Repeat every line of text from the records below, character for character, and leave the pictures out of your answer.

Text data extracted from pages
..........

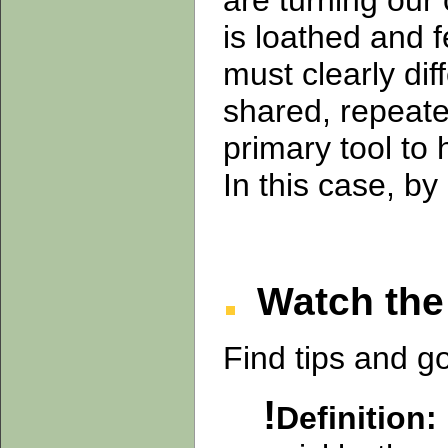
are turning our
is loathed and 
must clearly di
shared, repeate
primary tool to
In this case, by
Watch the 
Find tips and g
!
Definition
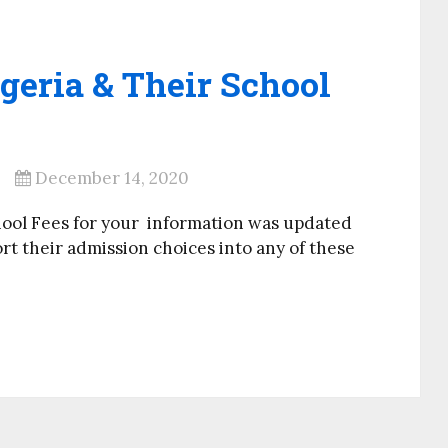
geria & Their School
December 14, 2020
hool Fees for your information was updated
ort their admission choices into any of these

..........

ANSWER AREA:
are turning our
is loathed and 
must clearly di
shared, repeate
primary tool to
In this case, by
Watch the 
Find tips and g
!
Definition
geria & Their School
December 14, 2020
hool Fees for your information was updated
ort their admission choices into any of these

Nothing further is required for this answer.